→ **EXERCISE SET**:
- A) Answer each question from the comment thread about tablets and laptops in the classroom, one answer per line:
(i) According to Nate Hoffelder, what point was he addressing rather than the general case of tablets vs laptops?
(ii) What does Logan Kennelly say touchscreens encourage?
(iii) Which two devices does DavidW say he saw schools bring in?
- B) Pick up the comment thread about tablets and laptops in the classroom after its final sentence and keep writing in the same vein.

→ **DOCUMENT EXTRACT**:
What I really want to see going forward is workflows that integrate the keyboard and touchscreen into traditional computing experiences. I can foresee great potential there, but there is very little marketing push behind touchscreen laptops.

Tablets are a new and developing space in the market (as were netbooks), but let’s not declare the death of decades of experience too lightly.

PS: Thank you for not submitting this article in handwriting. Normal handwriting is bad enough, touchscreen handwriting may as well be pictographs.

Nate Hoffelder June 27, 2012 um 8:57 am

First, let me say that I was addressing his point about needing keyboards in the classroom, not the general case of tablets vs laptops.

"How about we simplify the scenario: how many years away from scribbled emails do you think we are? Do you think people want sloppy handwriting compared to text?"

Lots of people already do their emailing on smartphones and tablets – even me. For the most part this doe not require a physical keyboard.

And as for research, how much of that is done in a classroom vs after a student leaves class? I don’t envision students doing nearly enough research while in class that they’d require a keyboard. Yes, they’ll look stuff up, but I’m not sure they’ll get much beyond web browsing while in class.

Logan Kennelly June 27, 2012 um 12:38 pm

Taking the article title along with what you wrote in the article, I interpreted it as a case for tablets in the classroom. (Especially that bit at the end about San Diego buying tablets.) If the option is no tablets or laptops much of the time, then I’ll encourage a computer-free classroom environment.

Lots of people email without a keyboard, but touch-typing is still more efficient for entering text. Touchscreens encourage shorter responses (which may be a good thing!),

And you are right, of course, about research. For the most part, research is not done in the classroom.


DavidW June 27, 2012 um 10:26 am

I don’t think that students need either tablets or laptops in the classroom. The schools are required to bring technology to the classroom, and are compelled to do so even when there is no game plan. Gates ultimate point is 100% right. You can’t bring technology into the classroom and hope that by magic it makes a difference. You need to train the teachers in ways to use it productively. While laptops have been around long enough that this has been done for laptops, it has not been done for tablets. I’ve seen schools in which they brought in Nook Colors and Ipads… and did not know at all what to do with them! They ultimately used them as glorified ereaders when THE SCHOOL ALREADY OWNED THE BOOKS the students were required to read. This is not innovation, this is clueless administrators jumping on a fad without proper planning.

→ **LISTED ENTRIES**:
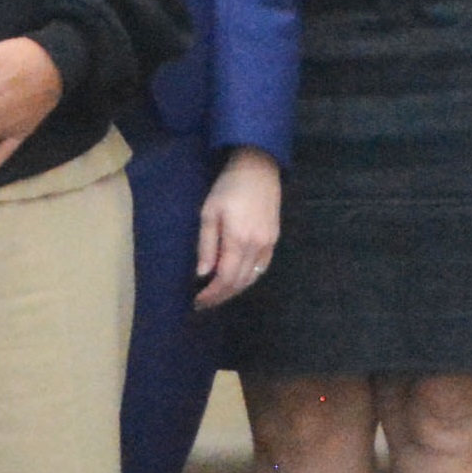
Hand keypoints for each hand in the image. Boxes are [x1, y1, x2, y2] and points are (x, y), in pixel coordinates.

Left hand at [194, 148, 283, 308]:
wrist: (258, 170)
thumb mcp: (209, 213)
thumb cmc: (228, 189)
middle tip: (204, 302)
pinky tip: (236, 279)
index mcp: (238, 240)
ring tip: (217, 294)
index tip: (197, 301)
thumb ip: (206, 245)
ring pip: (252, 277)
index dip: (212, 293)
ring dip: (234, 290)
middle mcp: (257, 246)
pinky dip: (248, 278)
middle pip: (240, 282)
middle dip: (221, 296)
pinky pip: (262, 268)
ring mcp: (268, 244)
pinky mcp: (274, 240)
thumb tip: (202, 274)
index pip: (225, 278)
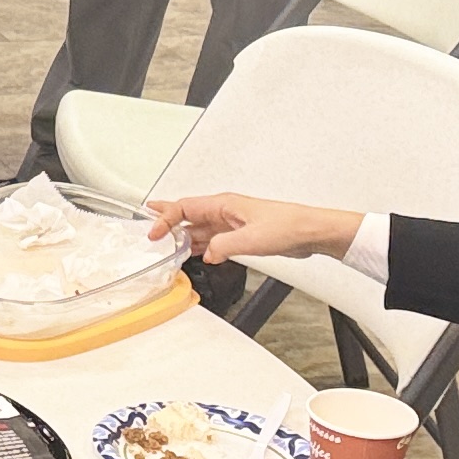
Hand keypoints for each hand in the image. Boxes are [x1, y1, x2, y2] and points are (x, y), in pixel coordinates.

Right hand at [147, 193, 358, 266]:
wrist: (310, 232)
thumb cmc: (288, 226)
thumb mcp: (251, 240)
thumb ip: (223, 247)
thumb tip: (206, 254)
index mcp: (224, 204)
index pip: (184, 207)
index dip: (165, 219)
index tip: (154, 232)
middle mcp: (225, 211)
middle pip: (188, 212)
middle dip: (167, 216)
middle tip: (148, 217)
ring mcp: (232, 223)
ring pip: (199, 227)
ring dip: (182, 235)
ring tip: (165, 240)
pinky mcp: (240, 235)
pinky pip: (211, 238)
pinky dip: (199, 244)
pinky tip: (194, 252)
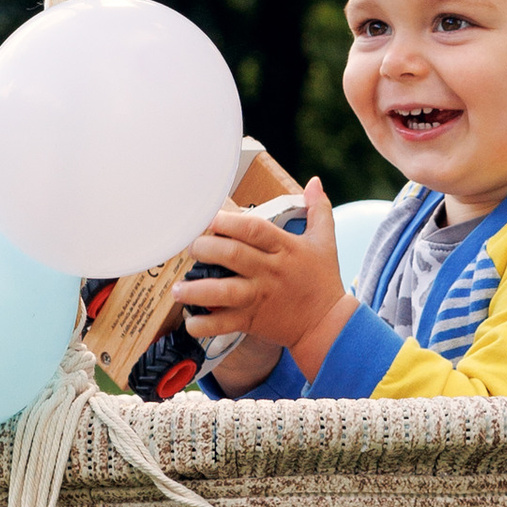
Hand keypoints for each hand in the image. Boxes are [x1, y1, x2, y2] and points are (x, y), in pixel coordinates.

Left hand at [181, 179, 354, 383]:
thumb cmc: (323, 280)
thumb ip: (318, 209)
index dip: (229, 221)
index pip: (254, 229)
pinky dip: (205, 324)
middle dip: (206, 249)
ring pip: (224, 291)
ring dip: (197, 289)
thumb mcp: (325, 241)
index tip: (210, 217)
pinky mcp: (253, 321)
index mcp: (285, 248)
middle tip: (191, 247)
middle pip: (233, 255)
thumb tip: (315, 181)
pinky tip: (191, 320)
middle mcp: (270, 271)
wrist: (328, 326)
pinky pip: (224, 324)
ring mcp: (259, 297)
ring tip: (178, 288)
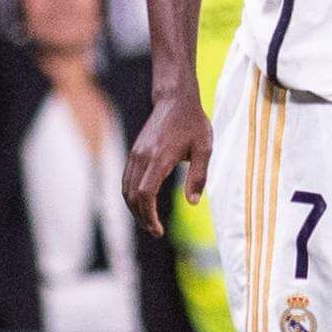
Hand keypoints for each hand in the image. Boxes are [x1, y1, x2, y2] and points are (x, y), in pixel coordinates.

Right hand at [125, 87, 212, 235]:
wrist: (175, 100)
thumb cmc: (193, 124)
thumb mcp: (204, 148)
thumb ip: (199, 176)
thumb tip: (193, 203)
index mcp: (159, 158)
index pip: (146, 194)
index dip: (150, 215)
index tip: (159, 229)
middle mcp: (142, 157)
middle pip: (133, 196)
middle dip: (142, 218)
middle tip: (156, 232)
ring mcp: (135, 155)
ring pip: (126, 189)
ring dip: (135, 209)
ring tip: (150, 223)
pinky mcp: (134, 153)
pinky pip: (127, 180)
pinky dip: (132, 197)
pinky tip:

→ **YOUR RESPONSES**:
- A)
(i) His point about needing keyboards in the classroom.
(ii) Shorter responses.
(iii) Nook Colors and Ipads.

- B)
Tyler June 27, 2012 um 11:06 am

It seems to me that they are using the tablets to replace text books. There may be an assumption that most of the house holds have computers or maybe information missing that we do not know about.


The Digital Reader – The Best News and Info on eReaders and Tablets June 27, 2012 um 7:04 pm

[…] by Nate Hoffelder · No Comments · opinionYesterday I posted an argument in favor of tablets in the classroom; today I have a reason why you might want to stick with a laptop (or BYOD).Audrey Watters posted […]


Barry Hoffman July 20, 2012 um 11:10 pm

We are in an era where technology is overwhelming education. It seems to answer to every wrong (other than foolish standardized tests) is to tap into the latest technological gadget. Kids from the age of 11 have cell phones and routinely text one another dozens of times a day. Email is so old school as is Instant Messaging. Now you text. You don’t talk on the phone to a friend … you text a friend over and over again. It’s possible that tablets have a role in schools but I’d rather have students read old-fashioned books made of paper. I’d rather have teachers present lessons rather than see students learn their lessons on a tablet or the next big thing to be invented. Gates may be taking it a bit too far but too much technology can be harmful, especially when it comes to learning social skills and interacting with others.